# I went to a Zumba class



## ApathyDivine (Feb 28, 2012)

My mom has been begging me for ages to go with her to a Zumba class, but every time I say no, being nervous about working out in front of other people and about how my body looks.

Well this time I actually agreed to go, because another family member was going to, and wanted me to be there.

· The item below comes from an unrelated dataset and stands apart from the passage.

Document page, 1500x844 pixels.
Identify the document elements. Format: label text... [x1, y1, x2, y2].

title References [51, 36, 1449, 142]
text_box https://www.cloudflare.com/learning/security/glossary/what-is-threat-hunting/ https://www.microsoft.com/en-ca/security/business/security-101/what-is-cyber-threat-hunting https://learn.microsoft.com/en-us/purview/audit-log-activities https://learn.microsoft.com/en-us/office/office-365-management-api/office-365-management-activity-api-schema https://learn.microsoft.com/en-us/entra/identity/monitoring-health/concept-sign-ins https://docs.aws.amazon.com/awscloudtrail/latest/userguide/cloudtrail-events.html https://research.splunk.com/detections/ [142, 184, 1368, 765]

Whatever misgivings I originally had are gone now, I actually had a lot of fun! I didn't do the moves perfect, but I tried my best, and my mom was right, no one looks at you at all, they're all too busy doing their own thing. And I know I complain about my weight a lot, but I'm actually not as bad as I thought. I feel quite good about myself, I'm going to be going back next week


----------



## harrison (Apr 14, 2012)

*Hi from Australia.*

Wow, that's great - I don't think I'd have the nerve to do that.

Good for you!


----------



## ApathyDivine (Feb 28, 2012)

I honestly get a better workout doing my Insanity videos at home, I hardly broke a sweat, but it was nice to do something different, it was fun


----------



## northstar1991 (Oct 4, 2011)

That's great! It's so fun to go to zumba classes!


----------



## snowyowl (Jan 22, 2012)

That's amazing, good for you!


----------



## BobtheBest (Aug 27, 2011)

You should do this more often, I love zumba dance. :yay


----------



## ApathyDivine (Feb 28, 2012)

Well I'm going next Monday. There's also a Tuesday class, it's a bit longer, but I might do that one as well


----------